Acoustic, phononic, Brillouin light scattering and Faraday wave based frequency combs: physical foundations and applications

TL;DR

This paper reviews recent advances in acoustic frequency combs, including phononic and Brillouin light scattering techniques, highlighting their physical foundations and potential applications in precision measurement where optical methods face limitations.

Contribution

It provides a comprehensive overview of emergent acoustic frequency comb technologies, including original analysis and simulations for designing AFC spectra in various physical systems.

Findings

AFCs enable precision measurements in challenging environments.

Original simulations for AFC spectra in liquids and nanostructures.

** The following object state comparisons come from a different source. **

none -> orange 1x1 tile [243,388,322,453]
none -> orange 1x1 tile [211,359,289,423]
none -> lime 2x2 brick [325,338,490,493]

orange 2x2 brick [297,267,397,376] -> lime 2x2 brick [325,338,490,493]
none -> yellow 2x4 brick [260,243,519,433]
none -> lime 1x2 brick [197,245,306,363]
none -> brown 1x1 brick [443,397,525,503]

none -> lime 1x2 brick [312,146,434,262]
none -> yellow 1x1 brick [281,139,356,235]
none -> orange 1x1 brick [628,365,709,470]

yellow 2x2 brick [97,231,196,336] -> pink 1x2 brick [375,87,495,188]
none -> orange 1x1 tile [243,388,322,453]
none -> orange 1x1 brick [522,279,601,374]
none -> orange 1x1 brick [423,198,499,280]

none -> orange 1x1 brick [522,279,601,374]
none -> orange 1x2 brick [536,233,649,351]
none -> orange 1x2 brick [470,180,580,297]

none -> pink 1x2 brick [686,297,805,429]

Potential of liquid-metal alloys for AFC generation.

Abstract

Frequency combs (FCs) -- spectra containing equidistant coherent peaks -- have enabled researchers and engineers to measure the frequencies of complex signals with high precision thereby revolutionising the areas of sensing, metrology and communications and also benefiting the fundamental science. Although mostly optical FCs have found widespread applications thus far, in general FCs can be generated using waves other than light. Here, we review and summarise recent achievements in the emergent field of acoustic frequency combs (AFCs) including phononic FCs and relevant acousto-optical, Brillouin light scattering and Faraday wave-based techniques that have enabled the development of phonon lasers, quantum computers and advanced vibration sensors. In particular, our discussion is centred around potential applications of AFCs in precision measurements in various physical, chemical and biological systems in conditions, where using light, and hence optical FCs, faces technical and fundamental limitations, which is, for example, the case in underwater distance measurements and biomedical imaging applications. This review article will also be of interest to readers seeking a discussion of specific theoretical aspects of different classes of AFCs. To that end, we support the mainstream discussion by the results of our original analysis and numerical simulations that can be used to design the spectra of AFCs generated using oscillations of gas bubbles in liquids, vibrations of liquid drops and plasmonic enhancement of Brillouin light scattering in metal nanostructures. We also discuss the application of non-toxic room-temperature liquid-metal alloys in the field of AFC generation.